> **DATA SUPPLIED**

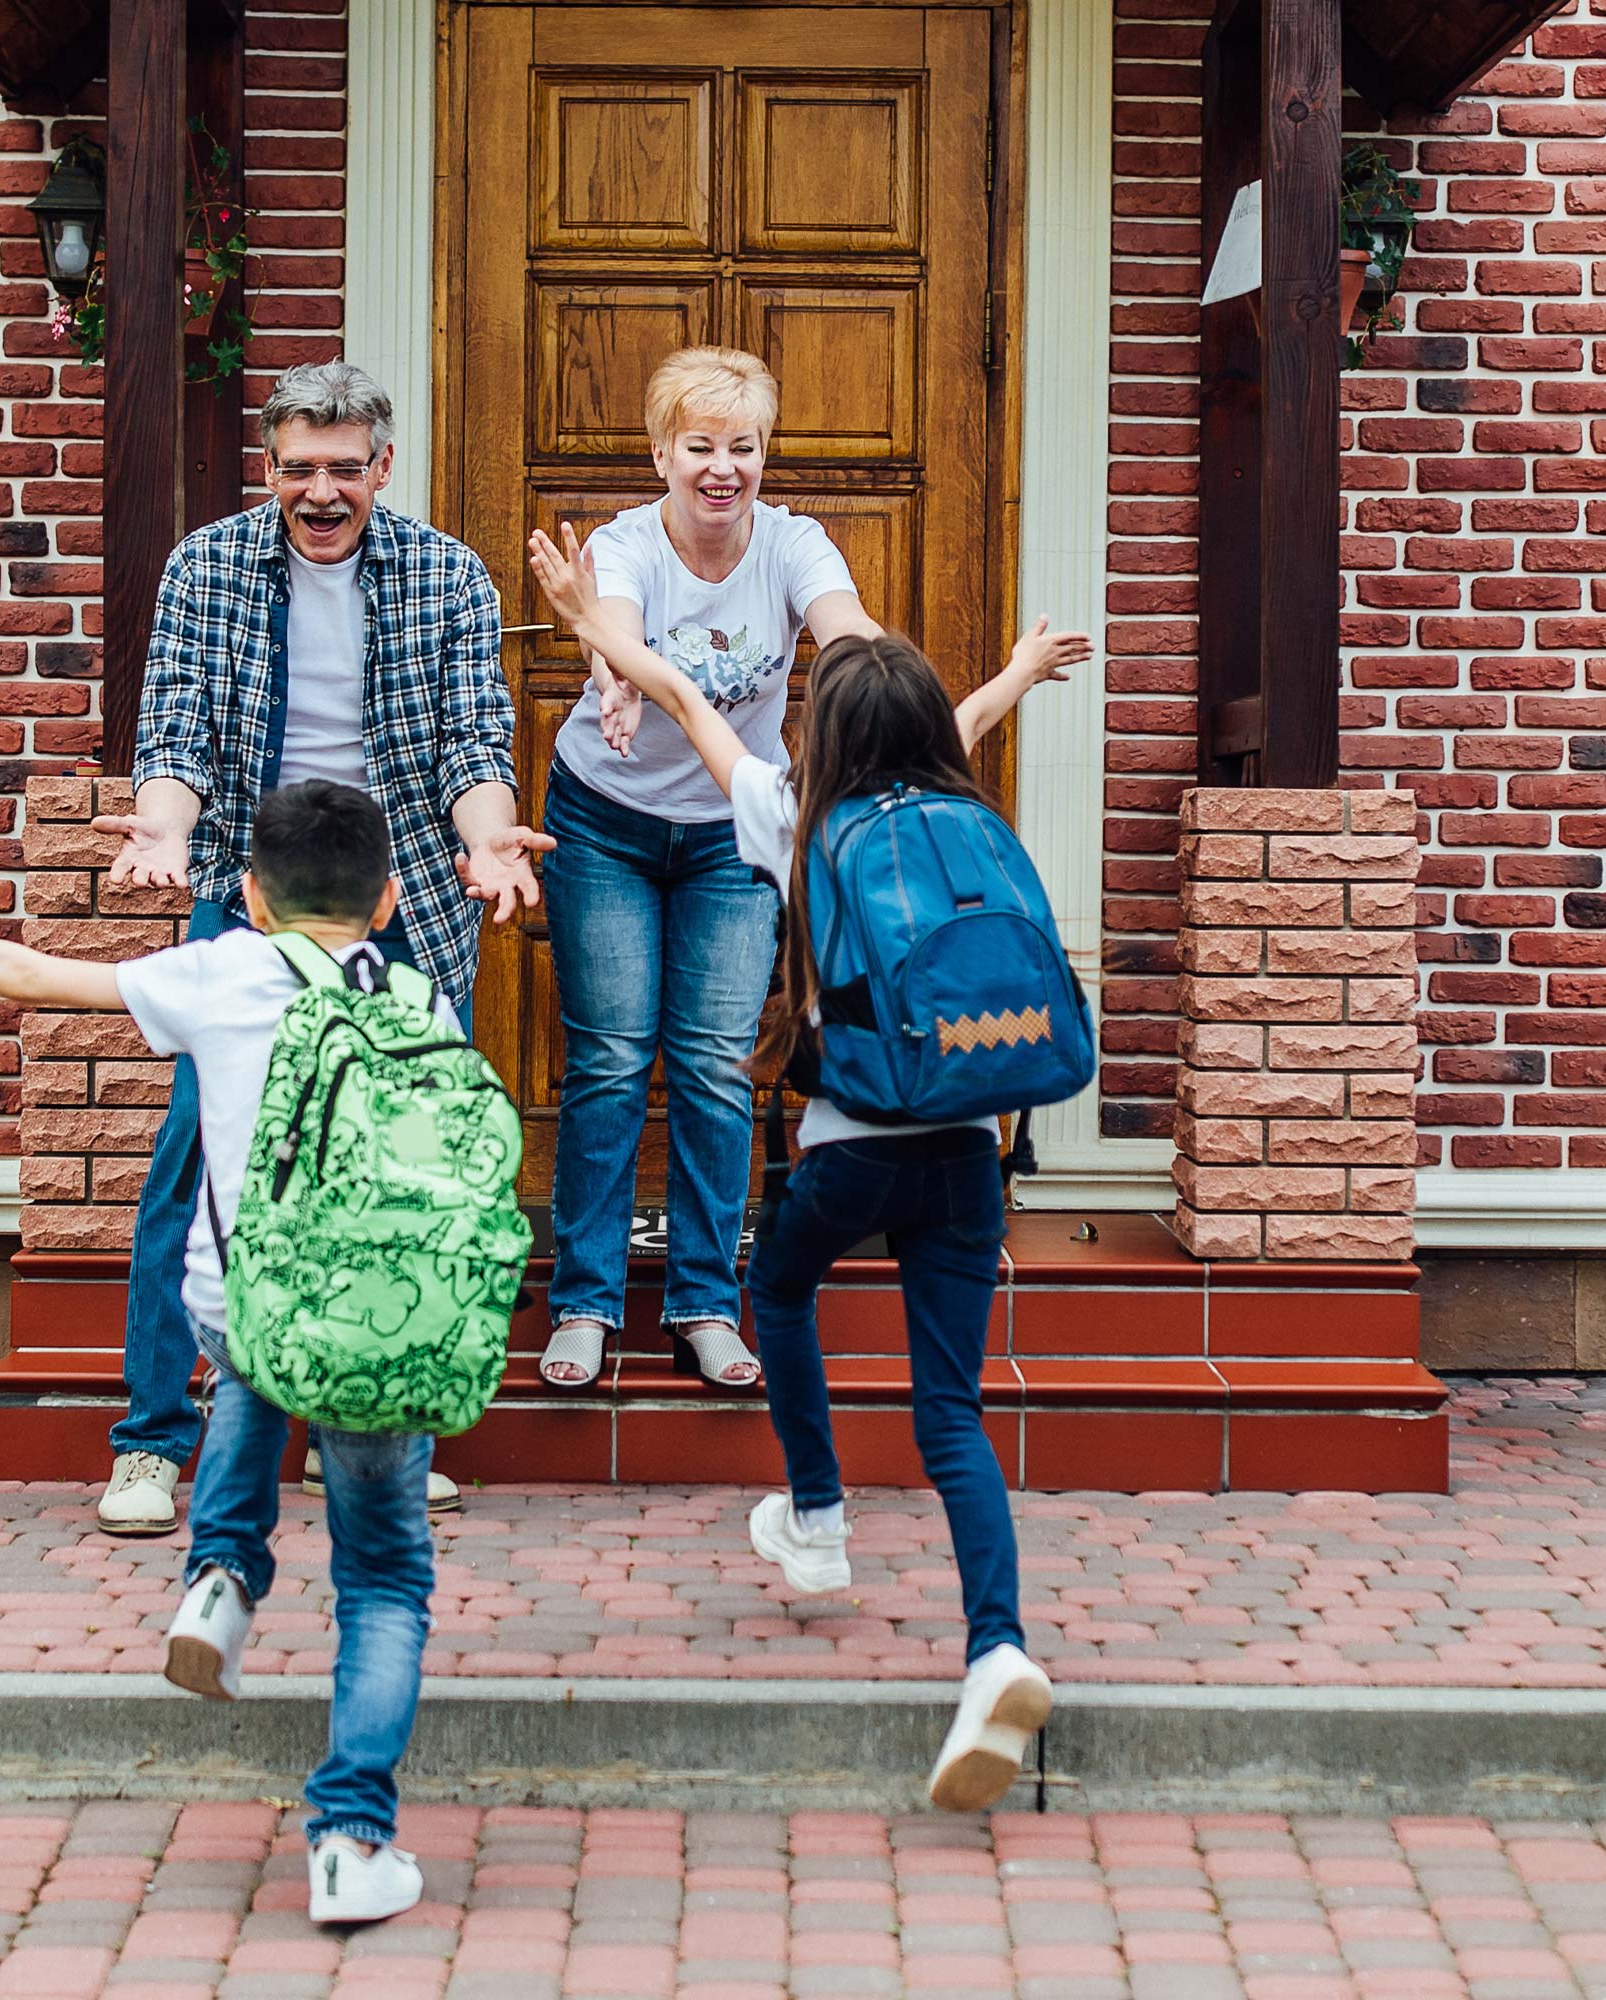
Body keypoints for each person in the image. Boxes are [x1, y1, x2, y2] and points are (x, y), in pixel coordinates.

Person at [0, 781, 447, 1926]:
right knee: (382, 1578)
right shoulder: (422, 1001)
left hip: (242, 1302)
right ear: (387, 899)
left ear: (248, 896)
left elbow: (37, 977)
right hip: (374, 1320)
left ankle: (219, 1580)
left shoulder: (220, 971)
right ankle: (349, 1838)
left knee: (245, 1373)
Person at [528, 519, 1092, 1813]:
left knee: (776, 1295)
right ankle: (997, 1646)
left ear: (821, 733)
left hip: (847, 1149)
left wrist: (578, 620)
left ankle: (820, 1514)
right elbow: (964, 719)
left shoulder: (789, 809)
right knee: (951, 1413)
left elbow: (675, 690)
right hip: (965, 1153)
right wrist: (1007, 673)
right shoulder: (961, 800)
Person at [93, 360, 548, 1533]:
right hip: (254, 897)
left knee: (391, 1176)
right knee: (198, 1161)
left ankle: (366, 1430)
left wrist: (490, 844)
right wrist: (163, 825)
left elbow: (472, 747)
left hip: (401, 904)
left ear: (381, 467)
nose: (320, 491)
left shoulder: (445, 572)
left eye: (344, 468)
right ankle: (152, 1439)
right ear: (270, 466)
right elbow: (175, 729)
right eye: (298, 468)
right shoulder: (208, 566)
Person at [538, 345, 884, 1392]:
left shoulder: (792, 544)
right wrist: (614, 678)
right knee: (607, 1056)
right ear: (661, 454)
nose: (721, 466)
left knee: (713, 1063)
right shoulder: (626, 541)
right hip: (605, 821)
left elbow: (845, 629)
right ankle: (587, 1302)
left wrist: (880, 683)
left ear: (762, 455)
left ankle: (702, 1299)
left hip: (735, 833)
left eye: (742, 446)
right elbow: (617, 627)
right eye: (699, 446)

> **AIM OF THE EXERCISE**
When a picture appears among the entries, skip it; transcribe everything else exactly.

> **ANSWER SECTION**
Body keypoints for each person in the image. Boxes are [x1, y1, x2, y2] and points are (x, y), in pixel coordinates.

Person at [0, 781, 447, 1926]:
right knee: (382, 1578)
right shoulder: (422, 1001)
left hip: (242, 1302)
right ear: (387, 899)
left ear: (248, 896)
left elbow: (37, 977)
right hip: (374, 1320)
left ankle: (219, 1580)
left shoulder: (220, 971)
right ankle: (349, 1838)
left knee: (245, 1373)
Person at [528, 519, 1092, 1813]:
left knee: (776, 1295)
right ankle: (997, 1646)
left ear: (821, 733)
left hip: (847, 1149)
left wrist: (578, 620)
left ankle: (820, 1514)
right elbow: (964, 719)
left shoulder: (789, 809)
right knee: (951, 1413)
left elbow: (675, 690)
right hip: (965, 1153)
right wrist: (1007, 673)
right shoulder: (961, 800)
Person at [93, 360, 548, 1533]:
right hip: (254, 897)
left knee: (391, 1176)
right knee: (198, 1161)
left ankle: (366, 1430)
left wrist: (490, 844)
right wrist: (163, 825)
left elbow: (472, 747)
left hip: (401, 904)
left ear: (381, 467)
nose: (320, 491)
left shoulder: (445, 572)
left eye: (344, 468)
right ankle: (152, 1439)
right ear: (270, 466)
right elbow: (175, 729)
right eye: (298, 468)
right shoulder: (208, 566)
Person at [538, 345, 884, 1392]:
left shoulder: (792, 544)
right wrist: (614, 678)
right knee: (607, 1056)
right ear: (661, 454)
nose: (721, 466)
left knee: (713, 1063)
right shoulder: (626, 541)
right hip: (605, 821)
left elbow: (845, 629)
right ankle: (587, 1302)
left wrist: (880, 683)
left ear: (762, 455)
left ankle: (702, 1299)
left hip: (735, 833)
left eye: (742, 446)
right elbow: (617, 627)
right eye: (699, 446)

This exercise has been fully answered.